MUGA: In job creation, Kenya opts for Philippines model

In Summary
  • Getting hundreds of thousands of young Kenyans overseas jobs may not have the same glamour as brand-new industrial complexes
  • But it does offer an immediate solution to the problem of youth unemployment.

If you agree with the view that our most urgent national priority  is to create jobs for our millions of unemployed youths, then the current government has good news for you.

Although not stated explicitly, the government seems to have embarked on an aggressive adoption of what I shall call 'the Philippines Model' in its policy for job creation.

This is a dramatic switch from previous governments promising (and failing) to give us 'Industrialisation on the South Korea Model'. Or creating a 'Silicon Savannah' to rival the iconic American 'Silicon Valley'.

For we could have dozens of foreign investors coming here to set up factories; or to establish ICT innovation centres; but even then, we could hardly hope to absorb any appreciable numbers of the roughly one million young Kenyans who enter the employment marketplace every year.

I have been fortunate to go on study tours of various countries over the years. In the course of these, I have visited massive industrial parks (in Egypt and Germany for example) which have the kind of enormous factories that most governors here in Kenya dream of having investors set up in their counties.
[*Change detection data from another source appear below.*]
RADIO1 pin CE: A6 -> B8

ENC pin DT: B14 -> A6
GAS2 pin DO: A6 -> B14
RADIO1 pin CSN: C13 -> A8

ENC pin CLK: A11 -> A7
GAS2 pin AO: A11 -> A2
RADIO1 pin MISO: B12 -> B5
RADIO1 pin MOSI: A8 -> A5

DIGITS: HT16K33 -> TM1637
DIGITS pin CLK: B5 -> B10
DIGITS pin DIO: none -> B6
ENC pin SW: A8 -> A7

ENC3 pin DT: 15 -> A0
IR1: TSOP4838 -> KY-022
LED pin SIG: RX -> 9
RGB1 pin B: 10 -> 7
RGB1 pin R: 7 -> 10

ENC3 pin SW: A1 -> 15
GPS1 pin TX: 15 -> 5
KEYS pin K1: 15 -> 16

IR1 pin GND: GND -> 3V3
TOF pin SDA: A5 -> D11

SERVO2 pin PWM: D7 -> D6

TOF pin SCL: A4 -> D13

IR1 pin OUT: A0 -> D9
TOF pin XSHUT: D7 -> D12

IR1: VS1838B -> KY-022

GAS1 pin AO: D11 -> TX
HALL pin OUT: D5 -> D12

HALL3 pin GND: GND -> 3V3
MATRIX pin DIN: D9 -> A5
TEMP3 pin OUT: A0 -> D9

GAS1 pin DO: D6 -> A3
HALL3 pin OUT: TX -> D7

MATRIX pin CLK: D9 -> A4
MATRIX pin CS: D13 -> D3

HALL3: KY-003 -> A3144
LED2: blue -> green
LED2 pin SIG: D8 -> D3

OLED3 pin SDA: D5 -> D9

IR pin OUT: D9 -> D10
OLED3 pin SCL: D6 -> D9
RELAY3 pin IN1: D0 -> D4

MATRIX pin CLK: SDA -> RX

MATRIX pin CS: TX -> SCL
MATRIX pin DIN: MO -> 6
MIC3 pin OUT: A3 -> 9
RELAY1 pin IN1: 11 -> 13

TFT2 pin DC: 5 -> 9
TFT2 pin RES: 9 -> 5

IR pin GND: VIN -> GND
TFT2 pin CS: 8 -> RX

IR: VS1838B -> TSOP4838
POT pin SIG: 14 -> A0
But the first thing you notice when you arrive at the industrial complex, is that there are very few cars in the rather small parking lot. And when you get inside one of these giant factories, you realise why this is so.

Apart from a handful of engineers in the control room, everything in that place is automated and requires no human hands. What you would call the 'factory floor' consists entirely of machines in an automated production line.

So, if a governor were able to get investors to set up such a factory in a suburb of his county headquarters, the locals would no doubt stare in awe at the sheer size of the building. But at most this would create a few dozen jobs.

So, it seems to me a positive step that the government is now defining this function, as not so much 'job creation' within our own borders, as a quest for 'global economic opportunities'.

And one of the countries that have had remarkable success in assisting its citizens to obtain such opportunities is the Philippines.

Training programmes provided inside the country, which lead to advanced accreditation in various fields (but above all healthcare) allow Filipinos to access jobs in the US, for example, for which they would not otherwise qualify.

And as was illustrated by the tragic example of the young Kenyans from the upper Rift Valley who sought similar opportunities for advanced training in Finland, this kind of initiative need not cost the government anything at all. The government just needs to play the role of facilitator and ordinary Kenyans will make heroic sacrifices to get their children into these programmes.

Such sacrifices are made out of an awareness that the escape from poverty is often a multigenerational effort. One qualified Kenyan working abroad can help educate younger siblings whom the parents might otherwise have been unable to support all the way to a university degree. The next generation in that family will then be technocrats – not small-scale farmers who have to sell their livestock to pay college fees for their kids.

Getting hundreds of thousands of young Kenyans overseas jobs in various categories may not have the same glamour as brand-new industrial complexes, with their many rows of factories and warehouses.

But it does offer an immediate solution to the problem of youth unemployment.